3.今後,4K, 8K などサイズの大きな画像に対して,ブロックサイズの選び方,基底の選び方,量子化行列の取り方などのパラメータを改善すること.画質の評価法(psnr,ssim)を巧く組み合わせれば,標準画像に対してのパラメータの取り方を自動学習する.
4.聴性脳幹反(ABR)の低周波数領域の位相が揃う現象についての数理モデルによる裏付けを行って,高周波数領域のみを使った診断法の妥当性を示す必要がある.また多くの被験者による実験を行うことにより,提案手法を検証する必要がある.解析に用いるウェーブレット関数の選び方の改良も必要である.ハードウェア化も必要である.
5.多偏波干渉合成開口レーダーからは,土壌を決めるときのエリア一つ当たり 160 種類ほどの観測値が得られる.これらの観測値を使って,エリアの土壌を決定するのであるが,正答率が不十分なので,分類精度を上げる必要がある.

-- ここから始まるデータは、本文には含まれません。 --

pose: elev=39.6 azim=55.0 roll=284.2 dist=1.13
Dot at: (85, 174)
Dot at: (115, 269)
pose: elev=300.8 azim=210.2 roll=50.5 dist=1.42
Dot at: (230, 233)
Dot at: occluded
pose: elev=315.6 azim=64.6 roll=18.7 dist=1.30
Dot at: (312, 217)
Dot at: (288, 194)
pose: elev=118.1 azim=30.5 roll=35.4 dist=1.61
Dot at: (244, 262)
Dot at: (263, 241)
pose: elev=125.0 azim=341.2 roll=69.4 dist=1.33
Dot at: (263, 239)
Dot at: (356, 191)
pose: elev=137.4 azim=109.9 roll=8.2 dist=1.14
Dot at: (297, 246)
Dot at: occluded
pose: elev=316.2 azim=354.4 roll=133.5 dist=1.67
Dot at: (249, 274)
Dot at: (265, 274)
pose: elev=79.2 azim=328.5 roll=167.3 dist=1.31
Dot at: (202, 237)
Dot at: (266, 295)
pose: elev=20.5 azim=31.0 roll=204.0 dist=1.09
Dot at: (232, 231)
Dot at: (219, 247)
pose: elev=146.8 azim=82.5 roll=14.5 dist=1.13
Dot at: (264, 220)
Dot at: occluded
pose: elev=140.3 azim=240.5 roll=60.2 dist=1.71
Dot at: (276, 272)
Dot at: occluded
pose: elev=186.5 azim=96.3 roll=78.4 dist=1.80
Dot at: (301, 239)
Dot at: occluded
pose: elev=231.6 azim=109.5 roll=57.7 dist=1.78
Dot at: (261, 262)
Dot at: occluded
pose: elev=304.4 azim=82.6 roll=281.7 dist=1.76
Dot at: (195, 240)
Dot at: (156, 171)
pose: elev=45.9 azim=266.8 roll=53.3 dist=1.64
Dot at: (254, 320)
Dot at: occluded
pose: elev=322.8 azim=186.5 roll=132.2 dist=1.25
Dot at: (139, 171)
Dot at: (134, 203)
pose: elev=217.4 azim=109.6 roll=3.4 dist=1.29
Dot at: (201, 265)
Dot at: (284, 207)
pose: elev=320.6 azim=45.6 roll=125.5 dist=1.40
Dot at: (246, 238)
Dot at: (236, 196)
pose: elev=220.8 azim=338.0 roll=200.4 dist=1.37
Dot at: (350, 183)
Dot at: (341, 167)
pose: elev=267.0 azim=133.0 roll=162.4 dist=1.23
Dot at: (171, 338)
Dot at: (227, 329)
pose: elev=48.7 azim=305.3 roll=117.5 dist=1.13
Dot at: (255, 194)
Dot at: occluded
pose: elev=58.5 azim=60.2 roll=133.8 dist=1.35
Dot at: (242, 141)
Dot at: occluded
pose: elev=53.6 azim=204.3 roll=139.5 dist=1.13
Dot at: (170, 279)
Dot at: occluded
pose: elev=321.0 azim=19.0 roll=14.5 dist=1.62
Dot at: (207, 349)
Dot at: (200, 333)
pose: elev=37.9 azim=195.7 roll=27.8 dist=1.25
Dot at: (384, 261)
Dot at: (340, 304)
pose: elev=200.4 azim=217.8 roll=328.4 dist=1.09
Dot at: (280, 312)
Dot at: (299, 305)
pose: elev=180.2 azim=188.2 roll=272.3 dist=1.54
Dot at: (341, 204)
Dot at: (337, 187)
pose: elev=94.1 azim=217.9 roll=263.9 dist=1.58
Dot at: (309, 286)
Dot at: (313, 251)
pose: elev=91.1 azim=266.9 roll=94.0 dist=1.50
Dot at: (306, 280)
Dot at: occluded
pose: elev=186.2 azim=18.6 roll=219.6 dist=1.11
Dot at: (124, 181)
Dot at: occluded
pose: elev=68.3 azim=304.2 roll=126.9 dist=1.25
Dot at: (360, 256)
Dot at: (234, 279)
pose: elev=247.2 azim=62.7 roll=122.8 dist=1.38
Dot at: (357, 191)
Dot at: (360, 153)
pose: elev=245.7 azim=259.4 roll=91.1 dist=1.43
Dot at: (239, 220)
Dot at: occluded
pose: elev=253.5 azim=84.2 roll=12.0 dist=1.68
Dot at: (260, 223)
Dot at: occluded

6.トイモデルに対して,最初に到達する波の時間から最短経路を推定することのみできたので,今後の課題として,内部状態を推定するための窓ラドン変換などの理論の構築とより複雑なモデルを用いた実験が必要である.

今後の展開・フォローアップ

ホームページに予稿集を載せる.進展があれば,応用数理学会のウェーブレット研究部会のセミナーで講演してもらう.このような研究集会を定期的に開催する.学会や国際会議などをオーガナイズして,研究発表や情報交換の機会を設ける.ウェーブレット研究者のメーリングリストを活用して,研究者の相互紹介・共同研究の提案などを行う.